Am Ende jeder Kriminalgeschichte steht das Urteil oder das Gericht, so wie am Ende jedes menschlichen Lebens das göttliche Gericht steht. Die Maskerade ist zu Ende, jetzt folgt die Enttarnung, die manche Überraschung bereithält. Wie Jesus angekündigt hat, wird derjenige erniedrigt, der sich selbst erhöht hat. Andererseits werden die Letzten die Ersten sein. Chesterton räsoniert über das Böse im Menschen, über das von Robert Louis Stevenson beschriebene Mysterium von Jekyll und Hyde und über die Faszination der Detektivgeschichte. Er gibt konkrete Ratschläge für den literarischen Mord, weist auf häufig gemachte Fehler hin und deutet selbst auf einige unkonventionelle Beispiele durch Kriminalgeschichten, die eine tiefere, spirituelle Ebene aufweisen.

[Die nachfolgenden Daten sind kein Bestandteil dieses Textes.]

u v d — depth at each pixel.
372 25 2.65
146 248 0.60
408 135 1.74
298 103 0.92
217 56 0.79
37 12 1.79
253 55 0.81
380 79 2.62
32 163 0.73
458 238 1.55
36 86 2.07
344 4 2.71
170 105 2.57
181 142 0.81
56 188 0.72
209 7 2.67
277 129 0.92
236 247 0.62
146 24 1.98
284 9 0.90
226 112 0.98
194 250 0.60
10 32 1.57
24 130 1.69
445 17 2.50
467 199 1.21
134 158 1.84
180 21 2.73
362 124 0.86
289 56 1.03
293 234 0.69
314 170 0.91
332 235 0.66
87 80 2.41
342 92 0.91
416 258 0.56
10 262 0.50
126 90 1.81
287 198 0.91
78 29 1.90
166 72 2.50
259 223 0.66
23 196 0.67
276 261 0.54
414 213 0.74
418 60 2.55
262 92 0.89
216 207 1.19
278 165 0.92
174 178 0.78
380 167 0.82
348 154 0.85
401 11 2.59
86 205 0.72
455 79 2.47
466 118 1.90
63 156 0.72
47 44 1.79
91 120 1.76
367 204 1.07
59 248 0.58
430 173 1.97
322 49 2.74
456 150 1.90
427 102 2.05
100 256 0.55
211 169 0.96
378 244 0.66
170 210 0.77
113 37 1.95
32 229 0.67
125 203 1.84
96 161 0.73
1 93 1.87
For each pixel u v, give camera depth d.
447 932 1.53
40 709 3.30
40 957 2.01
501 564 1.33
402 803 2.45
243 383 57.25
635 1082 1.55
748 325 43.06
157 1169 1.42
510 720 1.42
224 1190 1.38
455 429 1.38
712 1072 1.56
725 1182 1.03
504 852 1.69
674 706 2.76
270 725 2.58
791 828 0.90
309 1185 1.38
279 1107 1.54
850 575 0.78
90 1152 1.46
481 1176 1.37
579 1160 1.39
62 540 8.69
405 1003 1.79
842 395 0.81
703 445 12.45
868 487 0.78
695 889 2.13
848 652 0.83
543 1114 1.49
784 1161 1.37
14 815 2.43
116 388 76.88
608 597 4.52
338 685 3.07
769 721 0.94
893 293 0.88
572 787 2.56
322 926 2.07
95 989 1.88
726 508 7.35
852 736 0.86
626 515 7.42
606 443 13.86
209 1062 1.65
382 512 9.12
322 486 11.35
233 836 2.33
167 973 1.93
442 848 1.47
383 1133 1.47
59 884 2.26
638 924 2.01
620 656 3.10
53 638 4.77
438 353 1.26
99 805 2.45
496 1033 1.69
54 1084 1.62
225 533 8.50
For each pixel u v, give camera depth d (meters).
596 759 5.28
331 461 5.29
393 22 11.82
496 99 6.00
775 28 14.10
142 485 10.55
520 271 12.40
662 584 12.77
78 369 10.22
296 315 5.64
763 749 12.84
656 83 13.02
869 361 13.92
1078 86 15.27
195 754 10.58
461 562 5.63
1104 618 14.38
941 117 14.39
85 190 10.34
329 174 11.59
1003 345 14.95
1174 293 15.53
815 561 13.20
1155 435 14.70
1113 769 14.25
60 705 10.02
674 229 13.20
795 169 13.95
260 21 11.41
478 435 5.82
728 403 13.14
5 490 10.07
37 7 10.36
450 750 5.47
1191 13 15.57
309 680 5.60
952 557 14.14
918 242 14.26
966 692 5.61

Mit sich selbst geht Chesterton immer äußerst kritisch ins Gericht. Andererseits würdigt er andere große Verfasser von Kriminalliteratur wie Sir Arthur Conan Doyle, Edgar Allan Poe und gar Edgar Wallace. Wer dieses Buch gelesen hat, wird seine künftige Kriminallektüre mit anderen Augen anschauen.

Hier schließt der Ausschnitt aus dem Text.